Avrupalı Türklerin seçimi
Türkiye’de kendine sol diyen ama, bırakın sol değerleri, temel insani değerlerden bile nasibini almamış bir güruh var. Kendisi gibi düşünmeyen herkesi en çirkin sıfatlarla yaftalayan, gündelik faşizmin en çirkin örneklerini utanmadan sergileyen bir kesim…
Seçim dönemlerinde vatandaşın oyuna talip oldukları için biraz dillerini tutmaya çalışıyorlar. Hatta “helalleşmekten” falan söz ediyorlar. Ama kırk yıllık Yanni olmuyor Kâni, mayaları bir yerden patlayıveriyor.
Bu “solcu” faşistlerin son hedefi Almanya’da tekerlekli sandalye ile oy kullanmaya giden bir teyze idi. “Benim oyumla çobanın oyu bir mi” faşizmi, bu sefer tek suçu demokratik hakkını kullanmak olan seksenlik bir anneye yönelmişti. Yaşlı kadının inancından yaşına, başörtüsünden fiziksel engeline kadar her özelliği alay konusu yapıldı.
Bir kez daha midemiz bulandı, bir kez daha “bu faşistler ile aynı havayı mı soluyoruz” diye onlar adına utandık…

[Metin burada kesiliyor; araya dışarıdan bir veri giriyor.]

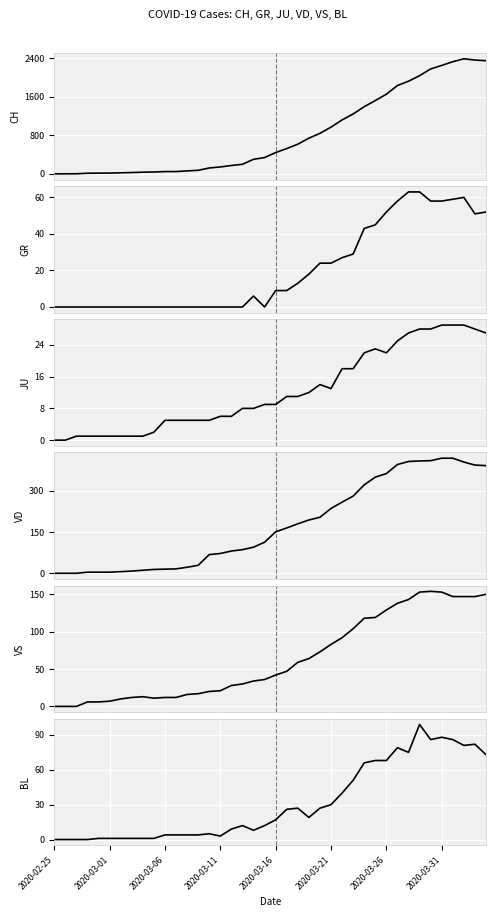

True or false: BL has more than 1 points higher than both neighbors.

True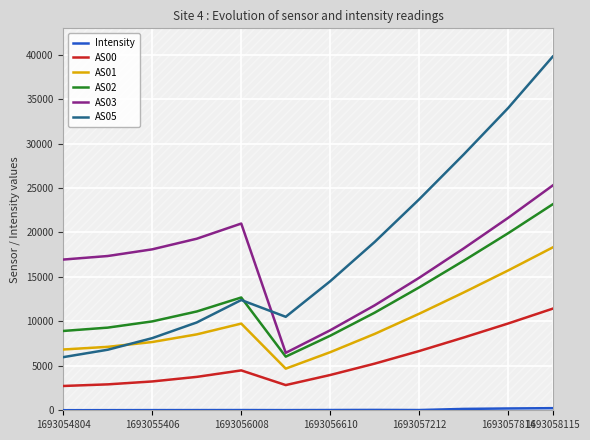

True or false: AS00 and AS01 intersect in this chart.

False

GURBETÇİNİN OYUNDAN KİM RAHATSIZ?
Avrupalı Türklerin oy kullanması en çok Millet İttifakı partilerinde hazımsızlık yaratıyor. Lafta gurbetçilerin hakları için esip gürleyenler, iş onların en temel haklarını kullanmalarına gelince mırın kırın ediyorlar.
Oy kullanan gurbetçilerimizin, Türkiye Cumhuriyeti vatandaşı olduklarını, sadece ikametlerinin Avrupa olduğunu unutuyorlar. Avrupalı Türklerin 60 yıllık hak mücadelesine ne kadar yabancı olduklarını, orada artık dördüncü kuşağa geçmekte olan toplumun dinamiklerini hiç kavrayamadıklarını gösteriyorlar.
Bu durum, partilerin milletvekili aday listelerine de yansıyor. CHP ve İyi Parti listelerinde seçilebilecek yerlerde Avrupalı Türklerden hiçbir isim yer almıyor. Cumhur İttifakı ise beş gurbetçiyi seçilmesi garanti yerlerden listeye koymuş. Hepsi, Avrupa Türk toplumu tarafından bilinen, sevilen kişiler.
Avrupa Türk Konfederasyonu Başkanı Cemal Çetin, MHP adayı. Avrupa Milli Görüş (IGMG) eski başkanı Ali Yüksel, Yeniden Refah Partisi'nden aday.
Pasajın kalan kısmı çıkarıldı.